How we cite our quotes: (Chapter.Paragraph)
Quote #1
That was why she was ashamed. He was the one who smelled […] Treating her like another animal and both of them must have looked just like it in that room. One dog sniffing at the hindquarters of another, and the female, her back to him, not moving. (4.345)
After Son grabs her and smells her hair, Jade feels ashamed. She thinks that smell is something that is attached to animals, not civilized people like herself. But when Son reminds her that she has a smell just like everything else, she feels for a second that she might still be nothing more than a female animal.
Quote #2
The face in the peaches compelled him to dismiss Margaret's screaming entrance as the tantrum of a spoiled child, the deliberate creation of a scene, which both father and son understood as feminine dementia. (5.63)
Whenever Margaret gets upset about something, Valerian tends to blame it on the fact that she's a woman. In fact, Valerian uses gender a lot in order to avoid having to take women's opinions seriously.
Quote #3
It was easy not to believe in Margaret's hysteria; he had seen examples of it many times before and thought she was up to her old combo of masochism plus narcissism that he believed common to exceptionally beautiful women. (5.64)
Again, Valerian will think whatever he has to in order to avoid taking his wife seriously. His most common way of neglecting her is to blame all of her outbursts of negative emotions on the fact that she's an irrational woman. More specifically, Valerian thinks that women who have spent their lives being pretty are even more prone to being drama queens because they're used to getting what they want.
Quote #4
[They] did not wish to see the crying, crying girls split in two parts by their tight jeans, screaming at the top of their high, high heels, straining against the pull of their braids and the fluorescent combs holding their hair. (7.1)
When Son first gets to New York, the first thing he notices is the prostitutes standing on the street corners. He finds it hard to look at these women because many of them are black and are selling their bodies to white men. If it's a tough life for black men, it's doubly tough for black women.
Quote #5
They stood around the room, jostling each other gently, gently—there wasn't much room—revealing one breast and then two and Jadine was shocked." (9.185)
Jade is shocked to find herself visited by visions of black women when she's staying in Son's hometown of Eloe, Florida. She's even more shocked when these women start pulling out their breasts in front of her. The breasts in this case symbolize the way that these women want Jade to give into her traditional gender role and become a mother. But this isn't what Jade wants out of life.
Quote #6
That twenty-five-year-old face looked twenty-six and she had not been keeping up the regimen that held her at the twenty-year-old mark. (9.283)
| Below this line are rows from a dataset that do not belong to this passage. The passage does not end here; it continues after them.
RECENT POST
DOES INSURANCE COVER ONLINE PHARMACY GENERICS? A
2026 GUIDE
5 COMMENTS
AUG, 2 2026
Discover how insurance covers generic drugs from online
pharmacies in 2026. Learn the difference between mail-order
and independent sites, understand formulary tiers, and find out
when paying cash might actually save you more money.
As someone who works as a model, Jade has to maintain a very strict beauty regimen in order to keep herself looking twenty years old. When this regimen starts to wane, though, she starts losing gigs. After all, modeling agencies like for women to look very young. Men, on the other hand, can always get away with looking a little older.
Quote #7
He tried to imagine what kind of woman she would be in fifty years. Would she be Thérèse? Or Ondine? Or Rosa or Sally Brown, or maybe even Francine, frail as a pick tearing all her hair out in the hospital. (9.284)
When Son looks at Jade, he wonders what kind of woman she'll eventually turn into. The one thing he never imagines, though, is that Jade will turn out to be a very successful, totally self-sustaining person. The idea of a woman living life for herself and no one else seems to be completely outside Son's world of possibility.
Quote #8
She thought she was rescuing him from the night women who […] wanted her to settle for wifely competence when she could be almighty, to settle for fertility rather than originality, nurturing instead of building. (9.287)
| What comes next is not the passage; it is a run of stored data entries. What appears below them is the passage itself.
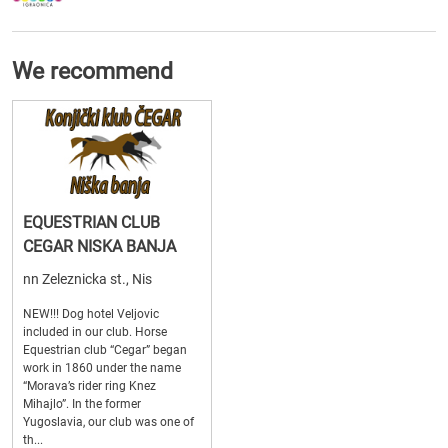
We recommend
EQUESTRIAN CLUB
CEGAR NISKA BANJA
nn Zeleznicka st., Nis
NEW!!! Dog hotel Veljovic
included in our club. Horse
Equestrian club “Cegar” began
work in 1860 under the name
“Morava’s rider ring Knez
Mihajlo”. In the former
Yugoslavia, our club was one of
th...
Jade wants to travel the world and do amazing things with her life. But she realizes that the women from Son's hometown just want her to settle down and be a wife and mother. Jade will never be able to consent to this because she would see it as giving up. Nonetheless, she can't help but feel judged by the women who have led this kind of life.
Quote #9
[If a girl] never learns to be a daughter, she can't never learn how to be a woman. I mean a real woman: a woman good enough for a child; good enough for a man—good enough even for the respect of other women. (10.84)
For Jade's aunt Ondine, a girl can never learn to be a proper woman unless she understands and accepts her duty toward her family. If a girl never learns this, she'll never make a good mother, because at some point, every woman needs to learn how to live her life for someone else. For Ondine, this is required if a woman ever plans on being respected by other women.
Quote #10
I don't want to learn how to be the kind of woman you're talking about because I don't want to be that kind of woman. (10.89)
In response to Ondine's ideas about being a woman, Jade claims that she never wants to live her life for someone else. She doesn't want to be a servant like Ondine. She wants to live her life for herself and wants to pursue the things that she cares about. It might sound selfish, but that's how she feels.